As expected, time to relax and party. Before doing that, wanted to check some more pages to be doubly sure that everything was fine. Checked new pages - Varnish was not working. Aaah. Checked the one that was working earlier. More of aaah. This wasn't working too.
Now the random behaviour started to begin, some pages started to come from varnish but as soon as we browse a page which does not come from varnish, all cached was getting purged i.e. varnish stops working. The situation demanded more debugging. But one thing became more and more certain, the issue of application level and not server / configuration.
And it was not just us, our client and the development team were frustrated as well. The site had gone live and because of no Varnish, the site was kind of opening slow. Urgent and important situation, a good situation if you are aware of the reasons of the problem but not a good one if otherwise. So the whole day had passed with no solution, neither was the root cause of the problem identified.
Day 2:
Now with the new day, we started with new energy and again jumped on the issue. We started with inspecting headers. Now both type of cache control headers were getting set randomly for random pages and we observed that there was an error message on some pages. So we thought there might be some code which is setting wrong Cache control headers but no luck. There were various modules which were playing with cache control headers but none of them was looked to be the culprit.
First half of the day passed in just debugging and understanding code. It was not clear as to why that error was coming on that page for anonymous user.

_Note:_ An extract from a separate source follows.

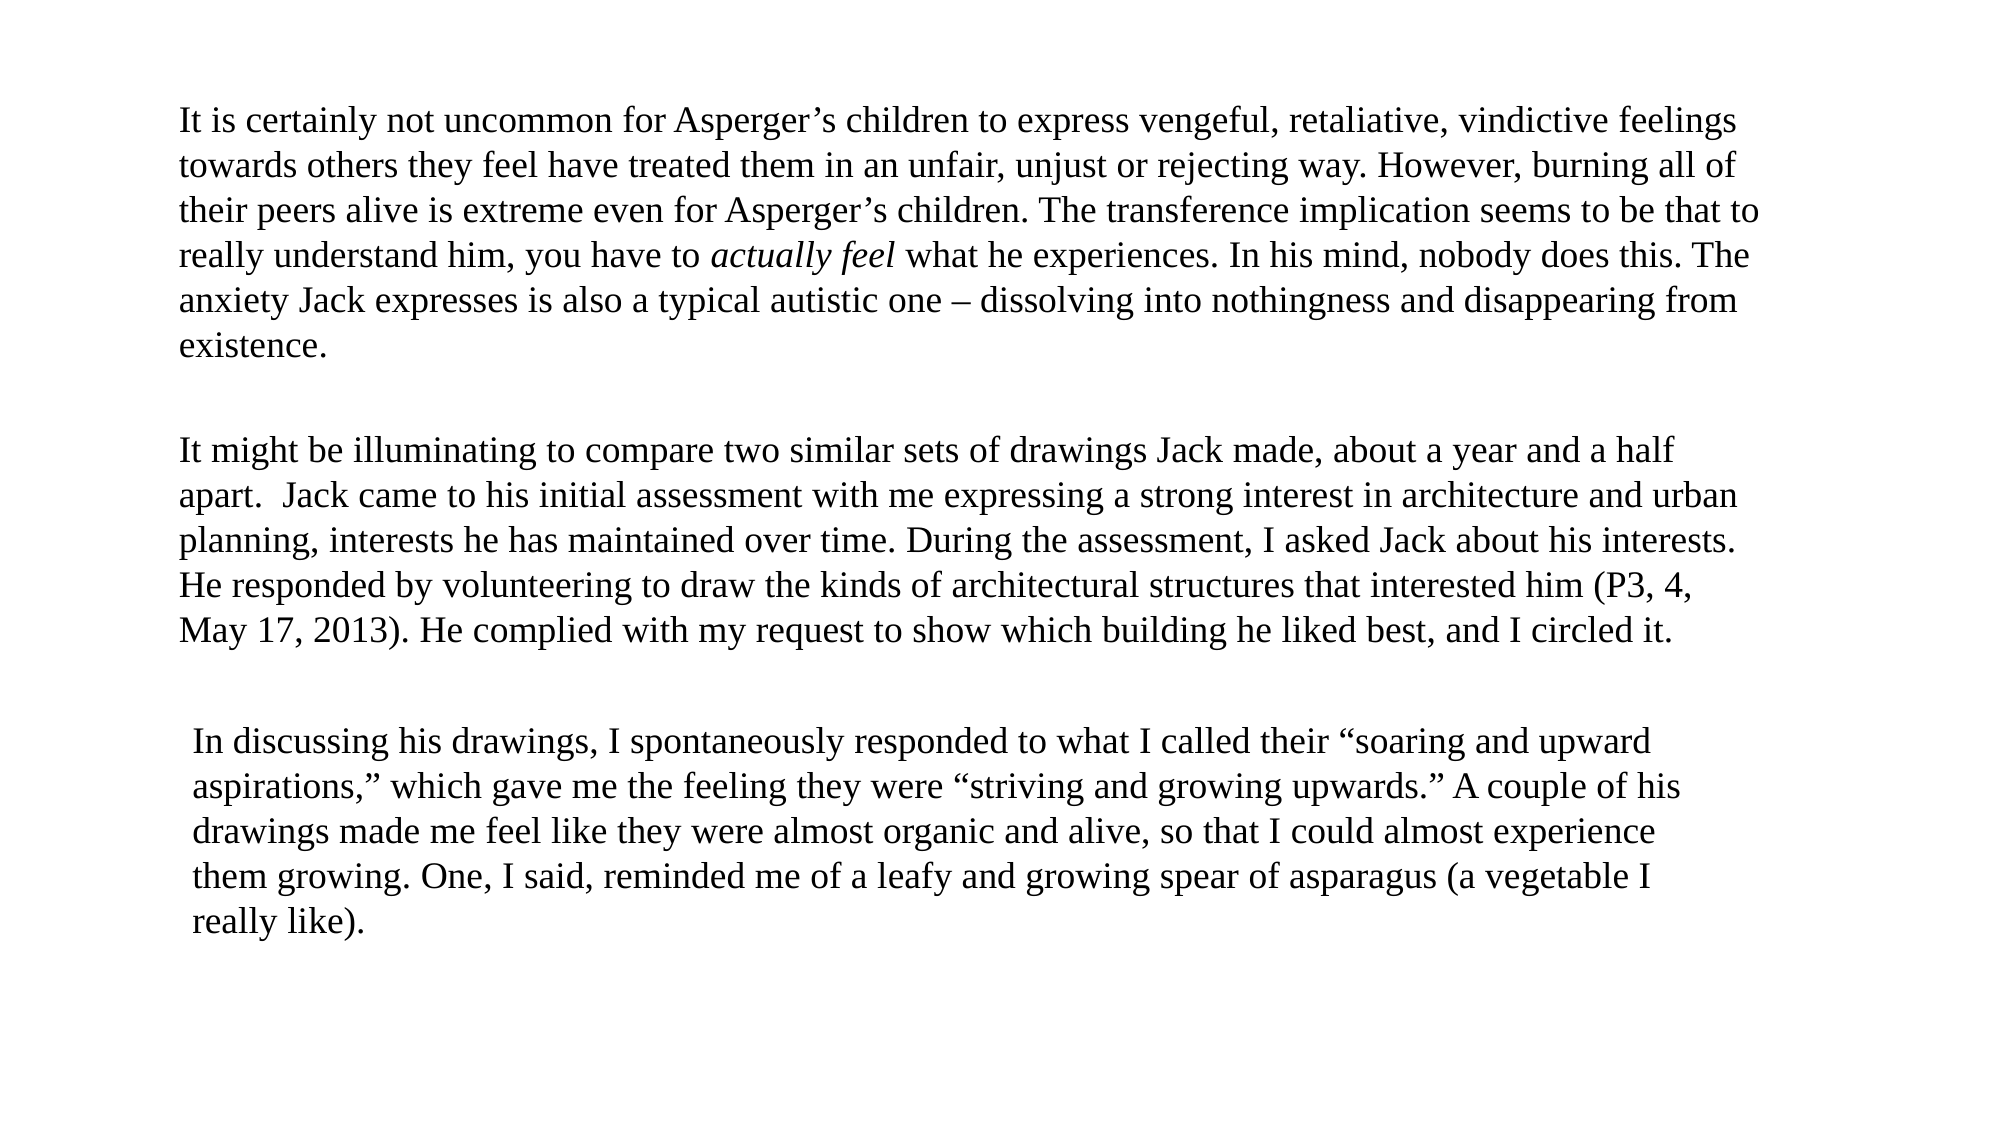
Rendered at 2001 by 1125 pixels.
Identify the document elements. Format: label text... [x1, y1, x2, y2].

We checked for the "Logging & Errors" configuration for the anonymous user, it was set to none. i.e No error or warning messages should be shown to that user.
So now there were two things we need to resolve
Varnish cache problem
Anonymous users were seeing the error even when the configuration was set not to.

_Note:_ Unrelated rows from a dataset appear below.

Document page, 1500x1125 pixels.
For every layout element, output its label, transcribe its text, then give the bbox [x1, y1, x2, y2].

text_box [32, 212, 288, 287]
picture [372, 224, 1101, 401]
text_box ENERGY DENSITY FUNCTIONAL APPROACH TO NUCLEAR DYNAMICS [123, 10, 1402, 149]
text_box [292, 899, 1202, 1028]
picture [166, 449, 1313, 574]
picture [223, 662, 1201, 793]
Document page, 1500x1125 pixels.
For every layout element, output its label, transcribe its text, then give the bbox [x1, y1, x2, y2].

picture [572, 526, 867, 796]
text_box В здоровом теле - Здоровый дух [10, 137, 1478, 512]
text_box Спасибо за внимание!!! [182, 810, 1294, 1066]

The error that we were facing - https://www.drupal.org/node/1937436
We started working on #2 but we did not have any clue of how to go about the same. We talked to the development team and they confirmed that we are also facing the same issue and have not yet been able to rectify it. The whole day passed in debugging but all our efforts were to no avail. Then we decided to turn off all the contributed modules we were using one by one and see if that could provide us with some hint. And we finally found one :-)
In this case, it was the CSM module which was throwing this error. Uninstalling this module fixed this error. Little relief, but #1 & #2 problems were still there.
Day 3:
The battle with the problem was still on. To be honest, we were very soon running short of ideas. In an attempt to relate issues #1 and #2 with each other, we found the culprit. Whenever drupal sets any message, it also sets a session cookie with that message and hence if a session cookie is set varnish does not caches the page.
So we analysed the random behaviour of varnish, once error message is set on some page it stops serving pages from cache because it sees the session cookie. After debugging the issue we found that the submodule messages_alter of csm module was setting the messages for anonymous user even after the main configuration was turned off.
And finally uninstalling this module rectified all the problems.
In short, the 3 day battle meant that "session cookies" can be set by the application and that could result in Varnish not working.
If you also get stuck in some problems related to varnish, check for cookies once. They might be the real culprit :-)
Let me know in comments if we can debug such type of issues quicker and in a better way.